OSD removal #186

sabaini · 2023-08-18T15:47:56Z

Implement microceph disk remove command. Update auto failure domain behaviour to also allow downgrading.

Some updates for flaky single node CI tests.

wolsen

Some inline comments throughout. One thing that remains unclear to me is if you have a partial failure of removing a disk, how does the software behave? Will running the command again pick up where it left off and proceed?

I believe there's a scenario with the current code in which the OSD can be removed from the Ceph cluster, but fail to get removed from the database. I don't think that the code allows for the OSD to still be removed from the database in this scenario as commands like reweightOSD, outDownOSD, etc will return an ENOENT when running the ceph commands.

microceph/cmd/microceph/disk_remove.go

microceph/database/disk_extras.go

microceph/ceph/crush.go

microceph/cmd/microceph/disk_remove.go

microceph/ceph/osd.go

microceph/api/disks.go

microceph/ceph/osd.go

lmlg · 2023-08-18T21:03:20Z

Some inline comments throughout. One thing that remains unclear to me is if you have a partial failure of removing a disk, how does the software behave? Will running the command again pick up where it left off and proceed?

I believe there's a scenario with the current code in which the OSD can be removed from the Ceph cluster, but fail to get removed from the database. I don't think that the code allows for the OSD to still be removed from the database in this scenario as commands like reweightOSD, outDownOSD, etc will return an ENOENT when running the ceph commands.

Personally, I think there should be a "point of no return", upon which there may be errors, but from where the code cannot pick up. In the case of the DB failing to remove the entry, that should only be possible if something is really wrong (like filesystem corruption on the DB files). In case of such an error, I think it would be crucial to let the user know that the OSD is out of the cluster, but that manual intervention may be needed.

wolsen · 2023-08-22T13:21:43Z

Some inline comments throughout. One thing that remains unclear to me is if you have a partial failure of removing a disk, how does the software behave? Will running the command again pick up where it left off and proceed?
I believe there's a scenario with the current code in which the OSD can be removed from the Ceph cluster, but fail to get removed from the database. I don't think that the code allows for the OSD to still be removed from the database in this scenario as commands like reweightOSD, outDownOSD, etc will return an ENOENT when running the ceph commands.

Personally, I think there should be a "point of no return", upon which there may be errors, but from where the code cannot pick up. In the case of the DB failing to remove the entry, that should only be possible if something is really wrong (like filesystem corruption on the DB files). In case of such an error, I think it would be crucial to let the user know that the OSD is out of the cluster, but that manual intervention may be needed.

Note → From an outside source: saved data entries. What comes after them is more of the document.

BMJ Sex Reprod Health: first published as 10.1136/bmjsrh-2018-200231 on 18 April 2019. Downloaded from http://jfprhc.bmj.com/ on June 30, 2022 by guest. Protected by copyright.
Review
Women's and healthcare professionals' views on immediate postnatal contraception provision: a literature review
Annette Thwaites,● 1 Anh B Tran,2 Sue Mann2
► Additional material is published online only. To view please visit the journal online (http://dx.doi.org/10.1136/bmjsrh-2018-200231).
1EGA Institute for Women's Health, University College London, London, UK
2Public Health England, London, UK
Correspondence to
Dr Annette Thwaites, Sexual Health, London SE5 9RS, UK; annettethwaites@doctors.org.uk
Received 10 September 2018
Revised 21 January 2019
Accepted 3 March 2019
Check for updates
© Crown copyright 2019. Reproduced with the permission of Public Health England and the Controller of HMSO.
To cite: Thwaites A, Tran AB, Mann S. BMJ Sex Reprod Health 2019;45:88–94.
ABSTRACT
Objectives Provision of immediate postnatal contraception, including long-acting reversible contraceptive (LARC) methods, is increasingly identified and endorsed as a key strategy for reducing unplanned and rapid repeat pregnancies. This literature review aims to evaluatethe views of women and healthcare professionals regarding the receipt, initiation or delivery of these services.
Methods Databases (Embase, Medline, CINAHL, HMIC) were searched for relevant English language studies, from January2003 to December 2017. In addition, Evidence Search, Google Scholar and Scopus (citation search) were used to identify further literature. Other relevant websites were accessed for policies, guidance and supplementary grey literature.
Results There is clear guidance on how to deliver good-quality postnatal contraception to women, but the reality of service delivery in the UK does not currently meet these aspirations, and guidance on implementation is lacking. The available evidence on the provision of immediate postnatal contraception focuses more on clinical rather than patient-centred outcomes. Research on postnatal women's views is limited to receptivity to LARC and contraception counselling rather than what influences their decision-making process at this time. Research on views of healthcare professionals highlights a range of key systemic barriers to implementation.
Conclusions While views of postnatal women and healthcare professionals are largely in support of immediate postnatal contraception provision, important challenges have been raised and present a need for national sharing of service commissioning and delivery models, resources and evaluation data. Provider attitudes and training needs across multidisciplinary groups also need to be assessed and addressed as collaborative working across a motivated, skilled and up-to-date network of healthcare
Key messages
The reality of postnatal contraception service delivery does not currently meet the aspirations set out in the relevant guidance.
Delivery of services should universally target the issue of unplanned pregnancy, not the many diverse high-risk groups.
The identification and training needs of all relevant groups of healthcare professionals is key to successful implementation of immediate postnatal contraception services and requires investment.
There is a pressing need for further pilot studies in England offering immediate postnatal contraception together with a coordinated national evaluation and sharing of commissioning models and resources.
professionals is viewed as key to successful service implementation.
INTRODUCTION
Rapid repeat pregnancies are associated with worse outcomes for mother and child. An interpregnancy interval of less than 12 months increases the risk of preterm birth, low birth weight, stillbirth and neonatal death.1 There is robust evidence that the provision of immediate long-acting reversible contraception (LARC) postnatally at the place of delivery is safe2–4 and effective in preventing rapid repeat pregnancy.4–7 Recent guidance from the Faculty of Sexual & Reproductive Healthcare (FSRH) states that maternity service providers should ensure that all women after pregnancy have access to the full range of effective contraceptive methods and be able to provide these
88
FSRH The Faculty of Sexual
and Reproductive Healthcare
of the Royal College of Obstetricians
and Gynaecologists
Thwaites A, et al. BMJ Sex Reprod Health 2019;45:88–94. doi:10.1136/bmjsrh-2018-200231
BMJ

What do you propose as the point of no return? There's several steps involved, and I think most all of them are reasonable to have a check when performed to see if they need to be performed. They are:

scaleDownFailureDomain
reweightOSD
(safetyCheckStop)
downOSD
stopOSD
(safetyCheckDestroy)
purgeOSD
wipeDevice
removeOSD
deleteFromDatabase

Once you start the purge of the OSD is where you will have challenges continuing forth, though the necessary information should still be in the dqlite database. But if purge, wipe or remove fail (which is more likely during the event of a disk failure) then you won't be able to delete the OSD from the database without running database commands directly.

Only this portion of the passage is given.